SUN Hockey Pool

All talk, no action

BRUCE GARRIOCH -- Ottawa Sun

, Last Updated: 8:23 AM ET

The chances of an NHL season seem to be slim and none ... and slim may have just left town.

The NHL and the NHL Players' Association wrapped up two days of meetings yesterday with a 41/2-hour session at the Sheraton Gateway Hotel in Toronto and came away with no solution to end the lockout.

Sources told the Sun that NHL teams and players were both advised yesterday that there is little chance of a solution.

With the chances of a season fading and the NHL expected to slap another salary cap on the table with a new proposal next week, NHL VP Bill Daly told reporters the two sides still have a huge gap. No further meeting has been scheduled.

"We've had two good days of communication," said Daly. "But we still have strong philosophical differences."

That means the league and the union still have a great divide over a cap: The owners maintain they need cost certainty to have 30 healthy franchises and the players have restated they won't accept a proposal with a cap.

NO HURRY TO RETURN

While the NHLPA's executive committee was summoned to Toronto to meet with president Trevor Linden last night, Senators captain Daniel Alfredsson wasn't among them and isn't in any hurry to return from Sweden. But he's prepared to come back if negotiations heat up and NHL commissioner Gary Bettman gets involved in the talks.

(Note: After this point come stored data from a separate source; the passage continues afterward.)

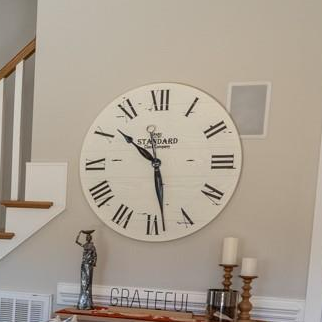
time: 10:28
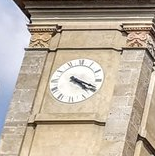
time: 4:18
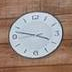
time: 3:47
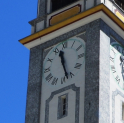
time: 11:27
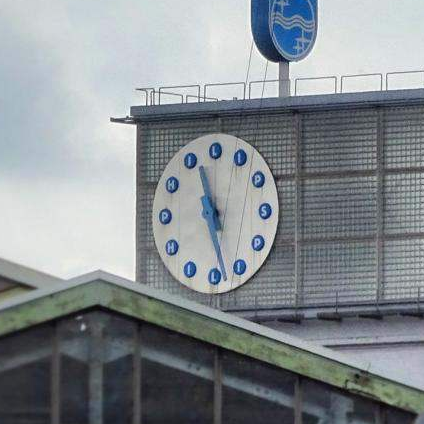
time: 11:28
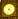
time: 4:07
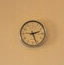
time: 2:26
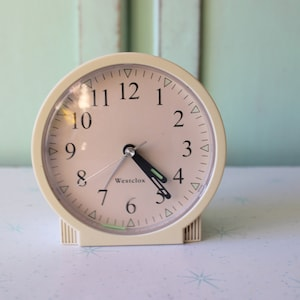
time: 4:23
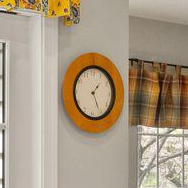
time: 1:25
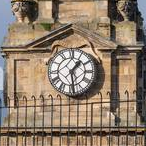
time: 1:28
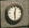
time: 12:28
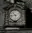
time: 10:43
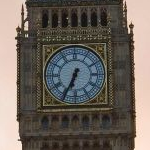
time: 6:34
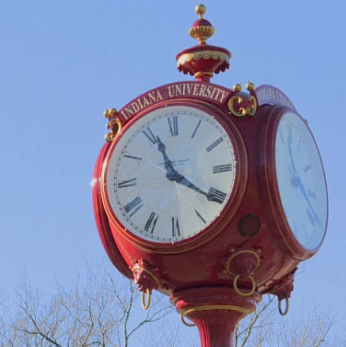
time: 11:20
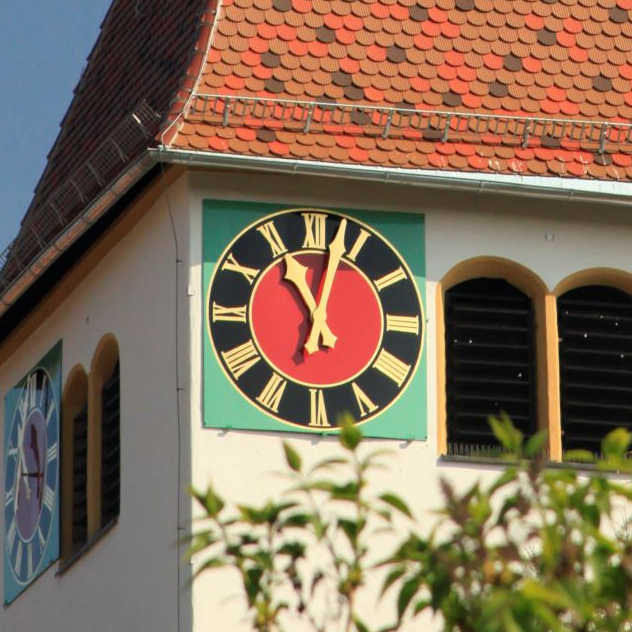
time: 11:02
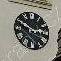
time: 2:49
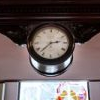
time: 2:37
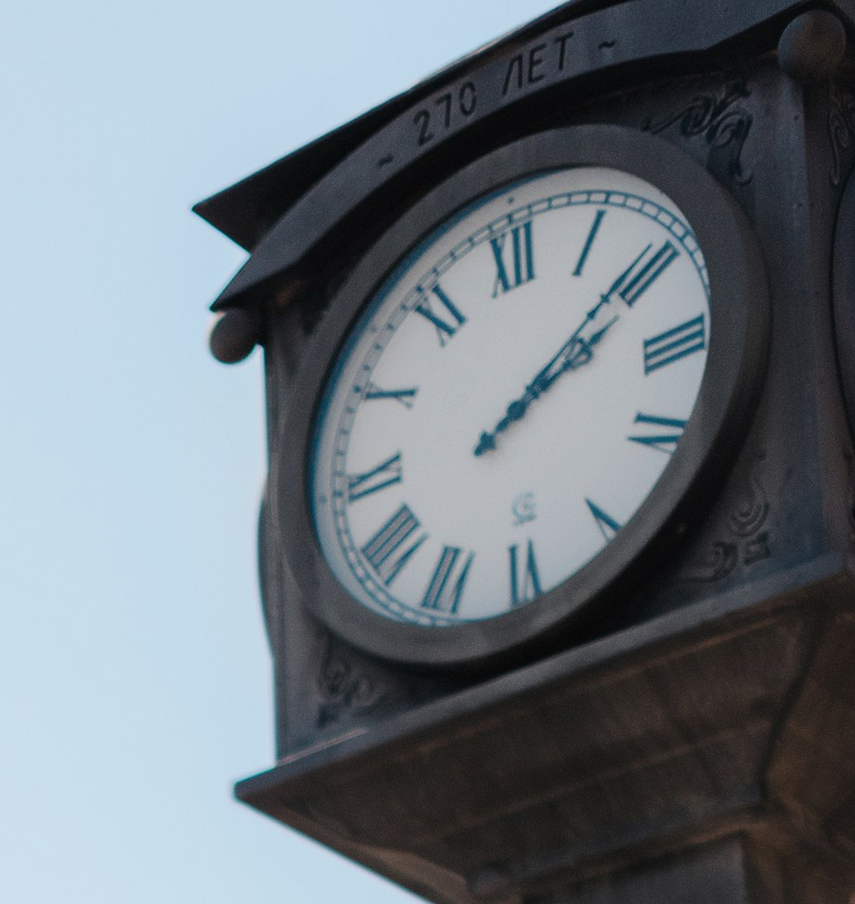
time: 2:09
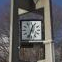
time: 12:33
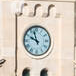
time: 9:57
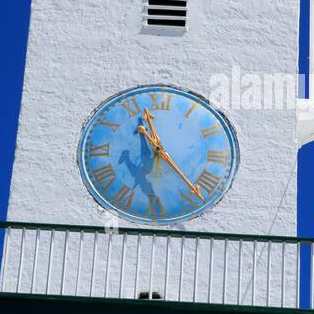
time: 11:22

"This is a small step in the right direction, but it doesn't mean anything good is going to come of this," said Alfredsson. "Time is running out. There are no real negotiations at the moment, we are just listening to each other to get a feel for the situation."

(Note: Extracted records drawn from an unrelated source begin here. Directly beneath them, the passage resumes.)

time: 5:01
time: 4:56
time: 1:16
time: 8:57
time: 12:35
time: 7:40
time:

A report in yesterday's Sun said the two sides may have discussed a six-year deal that included the implementation of a cap if the NHLPA's latest didn't work after three years.

Union officials yesterday denied the report.

That doesn't mean the concept wasn't raised during the meeting when sources say there were several issues talked about "in trying to find a creative way" to get a deal done.

Players seem determined to avoid a salary cap.

"We believe in what we believe in as players and they (the league) believe in what they believe in and it sounds like it's going to be very difficult for something to happen," said Senators centre Bryan Smolinski. "It seems like we've gotten past the point where either side can make a proposal because both sides have stated their positions.

"We know where everybody is at. Now, it's a matter of trying to find common ground."

That's the problem: There doesn't seem to be any.

"(The salary cap is) clearly a central issue," said NHLPA senior director Ted Saskin.